En termes d’adaptabilité aux rugosités du terrain, son système de sécurité est ingénieux: il a signé avec la police locale un protocole d’accord, qu’il a doublé d’un contrat passé avec la plus grosse société de gardiennage de la ville. Donc, si vous avez un problème, vous appuyez sur un gros bouton. Immédiatement les services de sécurité sont alertés et reçoivent la position exacte du taxi communiquée automatiquement par le système GPS de la voiture. En deux ans d’existence, le système n’a jamais dû être activé. En tout cas, au regard des sinistres histoires sur les agressions de taxi que colportent la rumeur publique et quelques médias évidemment mal-intentionnés, cette « sécurité » rassure.

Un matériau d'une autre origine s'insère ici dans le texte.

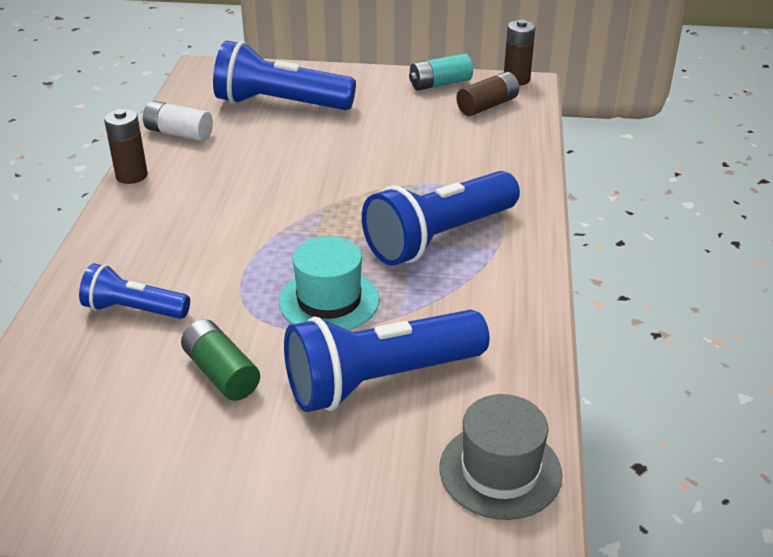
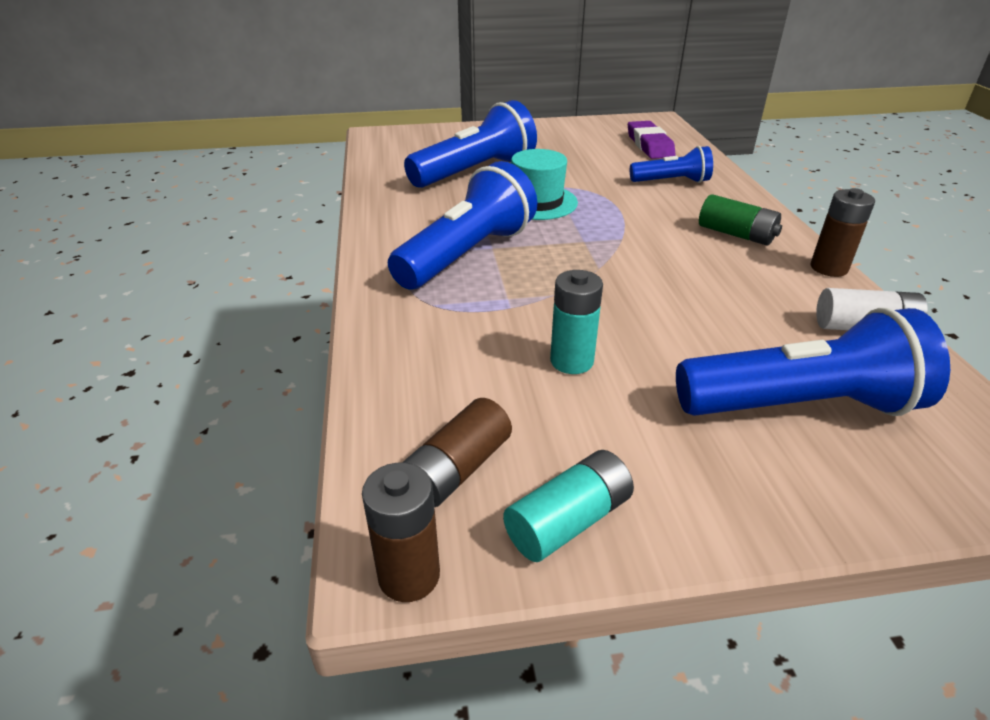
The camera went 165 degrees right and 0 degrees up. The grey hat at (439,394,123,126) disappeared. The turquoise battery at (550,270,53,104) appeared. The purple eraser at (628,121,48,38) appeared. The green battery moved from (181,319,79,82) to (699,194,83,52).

Une des plaies de la circulation dans Abidjan, comme dans pratiquement toutes les grandes villes africaines, ce sont les taxis et autres véhicules (y compris les bus de la ville) roulant avec des mélanges d’octanes fort douteux cuisinés et vendus par des sociétés suisses, qui vous lâchent à la figure de gros nuages noirs et nauséabonds. Pour éviter ce piège, les taxis de notre innovateur ne peuvent aller s’approvisionner que dans les stations essence de zones géographiques prédéterminées et testées. Si, chauffeur de l’un de ces taxis, vous voulez jouer au petit malin et vous approvisionner hors-zone, le système GPS de votre voiture va bloquer la trappe à essence. J’ai trouvé que c’était là le comble de l’ingéniosité, et j’étais soudain presque réconcilié avec l’humanité (j’ai bien dit « presque »).
 
En arrière-plan de ce beau projet, et derrière la tête de tous les participants de la soirée, on pouvait entendre dehors le grondement affaibli de la circulation, dragon à tête multiple: chauffeurs de taxi plus ou moins énervés ou shootés, faméliques chauffeurs de camions, grasses et gros parvenus incapables de conduire leurs voitures de luxe, et autres espèces d’abrutis qui n’ont jamais appris à conduire en suivant les règles de la route. Notre inventeur nous a d’ailleurs candidement expliqué qu’il a dû envoyer à l’auto-école la plupart des 452 chauffeurs qu’il emploie. Auparavant ceux-là conduisaient leurs taxis avec des permis qu’ils avaient achetés. Ici, que voulez-vous, tout se vend, tout s’achète, et tout se corrompt.
 
J’ai lu ce matin dans une très belle revue (XXI) la réflexion d’un jeune franco-algérien qui semblait offrir la morale de cette situation. Son expérience de migration de Paris à Alger s’est terminée sur un retour, après qu’il a dû annuler un rendez-vous d’affaire car l’autoroute principale était fermée et toute la circulation de la ville était bloquée.

C’est plus facile d’évoluer en France. Là, les codes sont bien établis alors qu’en Algérie les codes sont à l’africaine.

Cela dit, il a tout compris. La base du développement, c’est le code! À commencer par le code de la route.